In January 1990, Sam Allis, at the time a writer for TIME magazine, visited to behold the tradition.

“I gave up on the interview and started worrying about my life when Hunter Thompson squirted two cans of fire starter on the Christmas tree he was going to burn in his living-room fireplace, a few feet away from an unopened wooden crate of 9-mm bullets. That the tree was far too large to fit into the fireplace mattered not a whit to Hunter, who was sporting a dime-store wig at the time and resembled Tony Perkins in Psycho,” Allis wrote.

“Minutes earlier, he had smashed a Polaroid camera on the floor. Hunter had decided to videotape the Christmas tree burning, and we later heard on the replay the terrified voices of Deborah Fuller, his longtime secretary-baby sitter, and me off-camera pleading with him, ‘NO, HUNTER, NO! PLEASE, HUNTER, DON’T DO IT!' The original manuscript of Hell’s Angels was on the table, and there were the bullets. Nothing doing. Thompson was a man possessed by now, full of the Chivas Regal he had been slurping straight from the bottle and the gin he had been mixing with pink lemonade for hours.”

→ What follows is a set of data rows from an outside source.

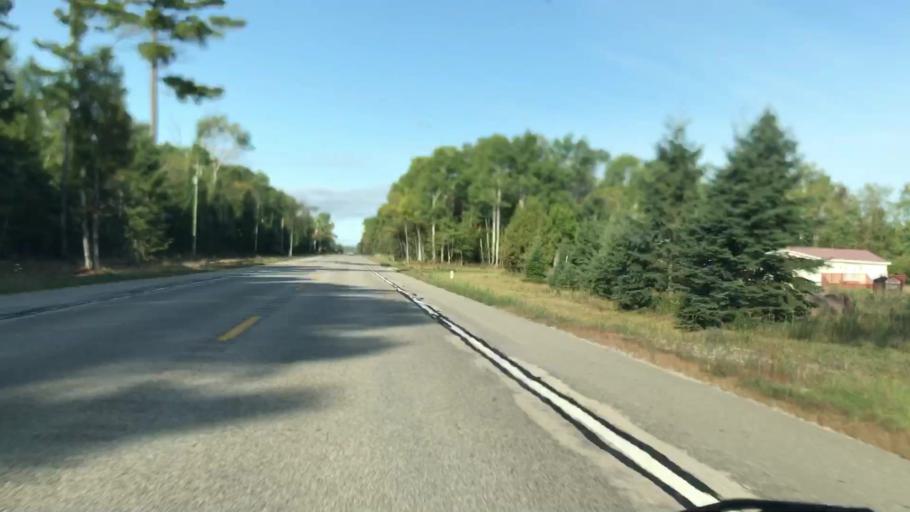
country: US
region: Michigan
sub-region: Luce County
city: Newberry
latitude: 46.3035
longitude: -85.3538
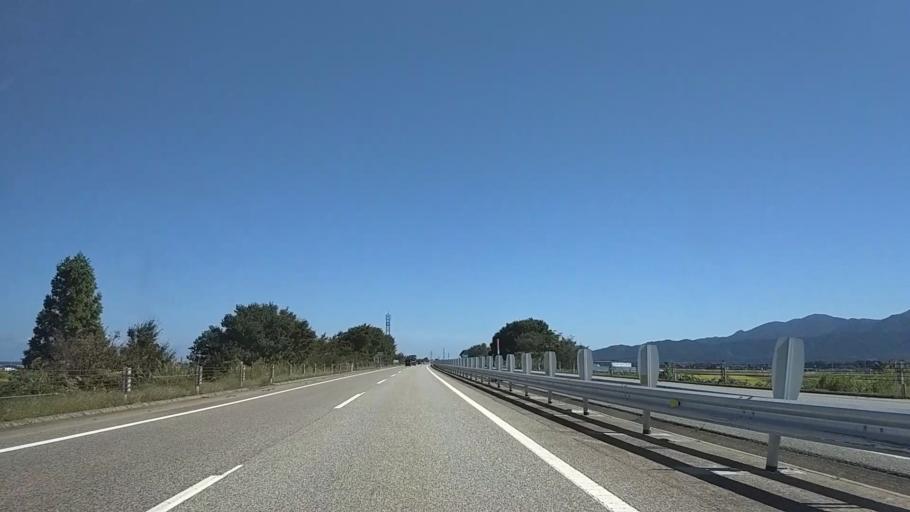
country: JP
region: Toyama
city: Nyuzen
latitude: 36.9090
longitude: 137.5057
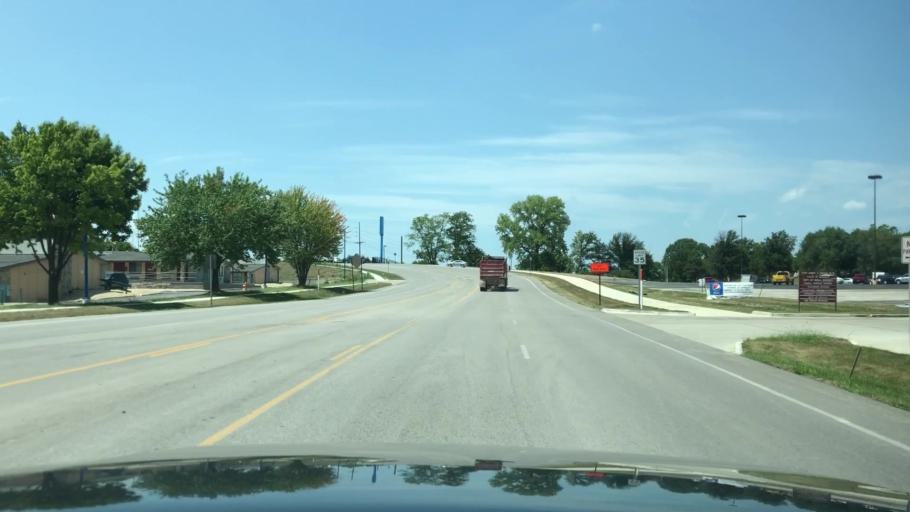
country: US
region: Missouri
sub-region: Saint Charles County
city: Saint Peters
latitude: 38.7964
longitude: -90.5621
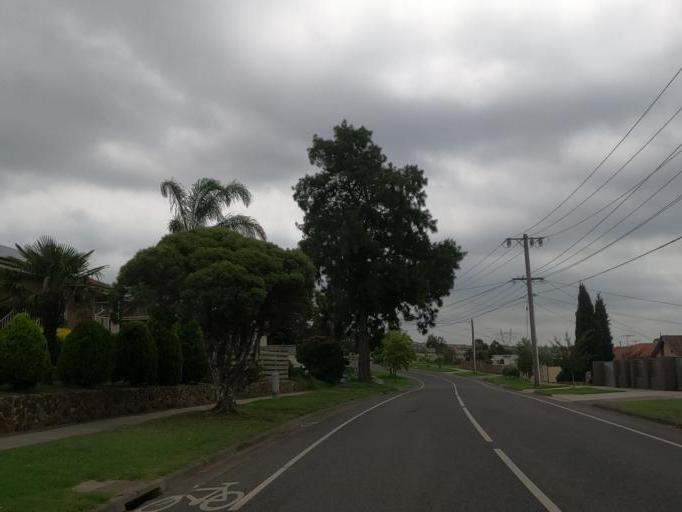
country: AU
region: Victoria
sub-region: Hume
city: Broadmeadows
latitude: -37.6695
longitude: 144.9093
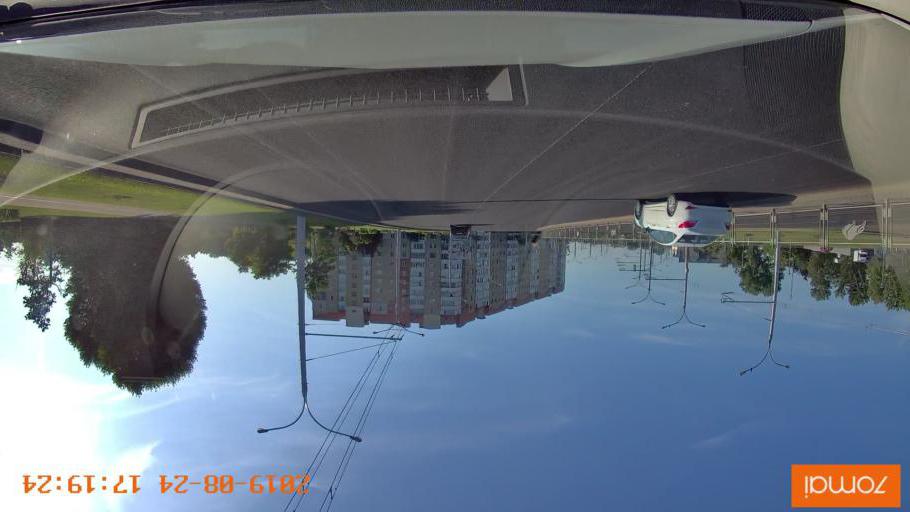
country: BY
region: Minsk
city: Vyaliki Trastsyanets
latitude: 53.8620
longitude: 27.6412
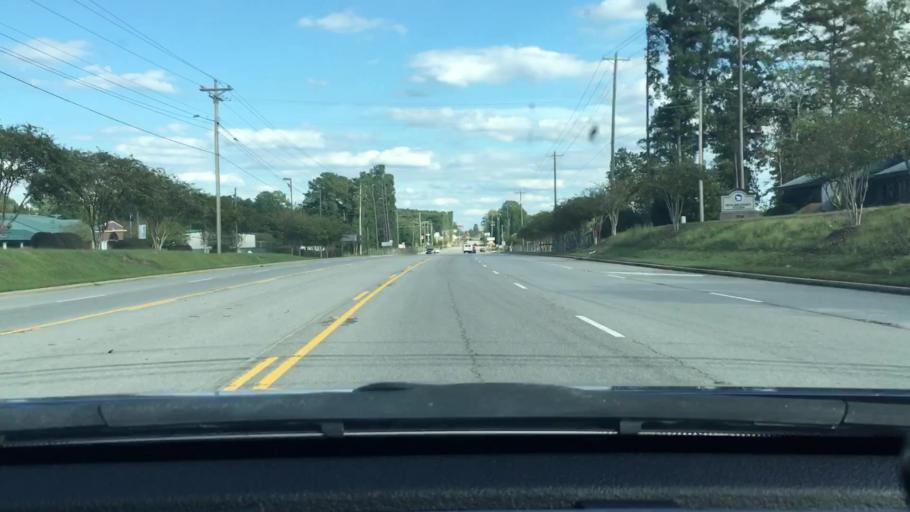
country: US
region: South Carolina
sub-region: Lexington County
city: Irmo
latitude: 34.0987
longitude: -81.1709
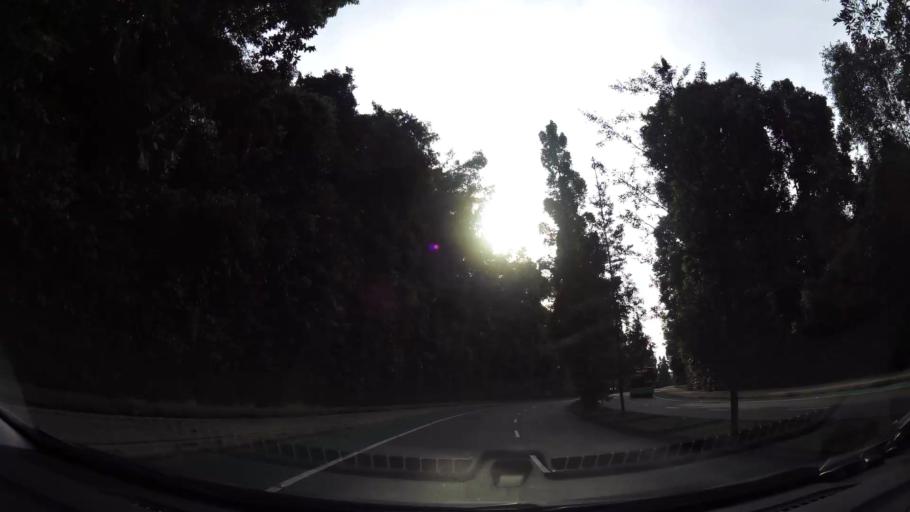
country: SG
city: Singapore
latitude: 1.2477
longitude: 103.8332
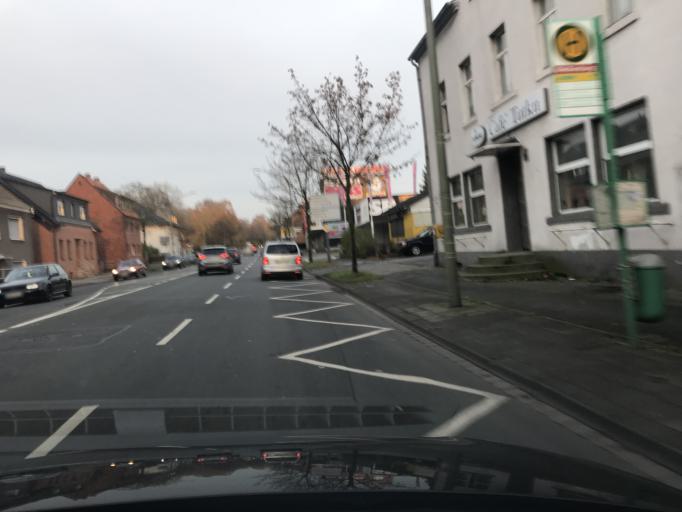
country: DE
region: North Rhine-Westphalia
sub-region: Regierungsbezirk Arnsberg
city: Hamm
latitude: 51.6969
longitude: 7.8276
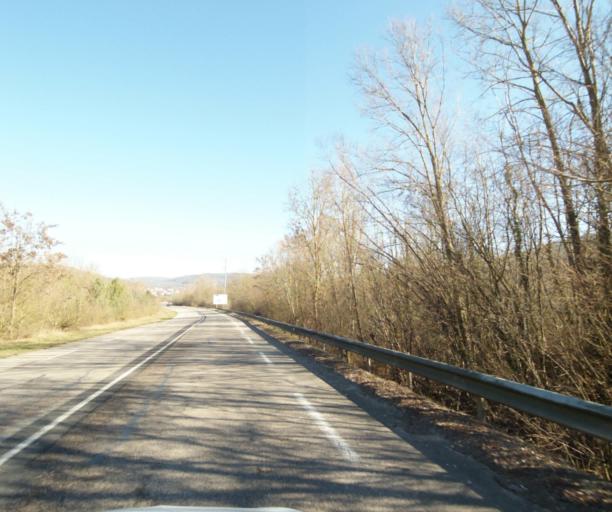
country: FR
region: Lorraine
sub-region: Departement de Meurthe-et-Moselle
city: Lay-Saint-Christophe
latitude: 48.7376
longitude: 6.1838
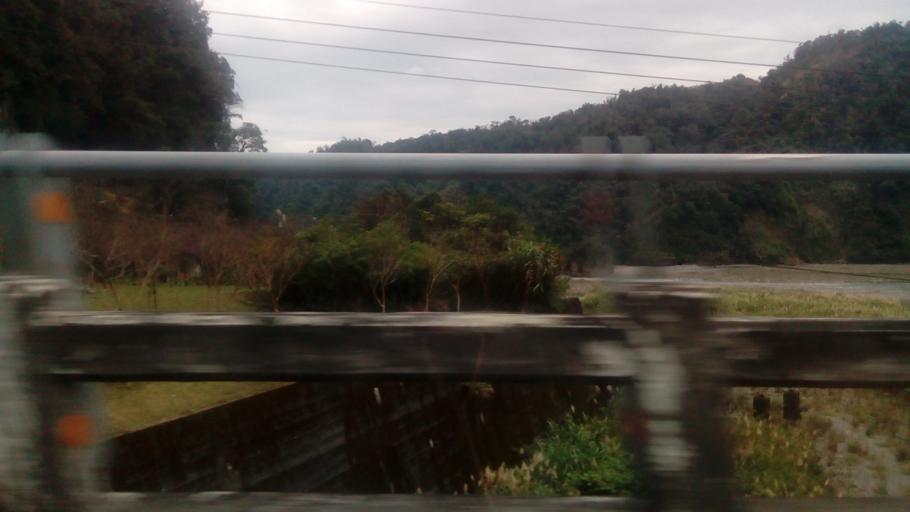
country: TW
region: Taiwan
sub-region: Yilan
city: Yilan
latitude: 24.6385
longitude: 121.5539
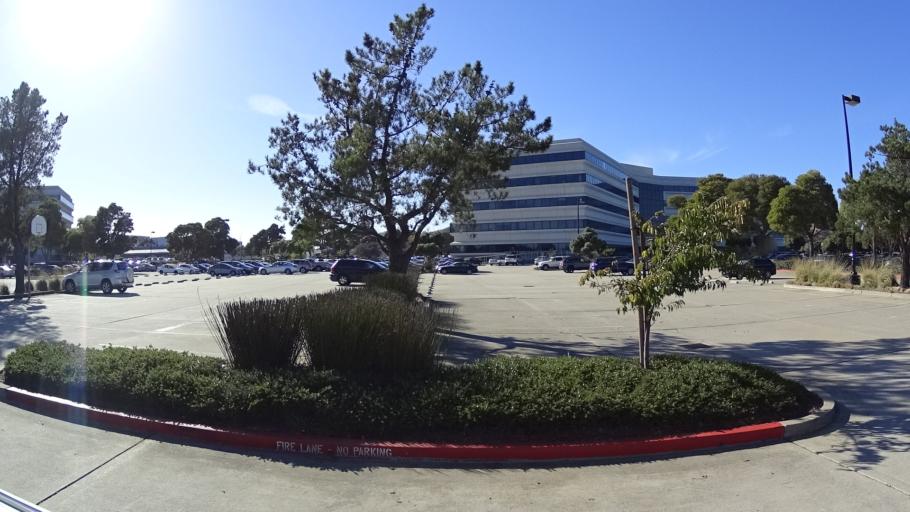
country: US
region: California
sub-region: San Mateo County
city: Brisbane
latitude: 37.6669
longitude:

In another portion, Allis recalled:

“When Hunter tossed a lit match at the Christmas tree, it exploded into flames. He took a few pulls on the fire extinguisher and then joined us outside. The view from the porch through the window resembled something out of Watts in 1965. The chimney was on fire. His five peacocks, whose roost was separated from the living room by a thin pane of glass, were not happy. Nor was Hunter, who yelled at me, ‘GET BACK IN THERE, FOOL!’ He had given me an iron prodder with which I was to keep pushing the tree into the fireplace. ‘I’M NOT GOING BACK IN THERE,' I yelled back. The whole room was full of smoke, and flames kicked up onto the mantel and on toward the ceiling. Thompson dashed back in and did battle with the tree.”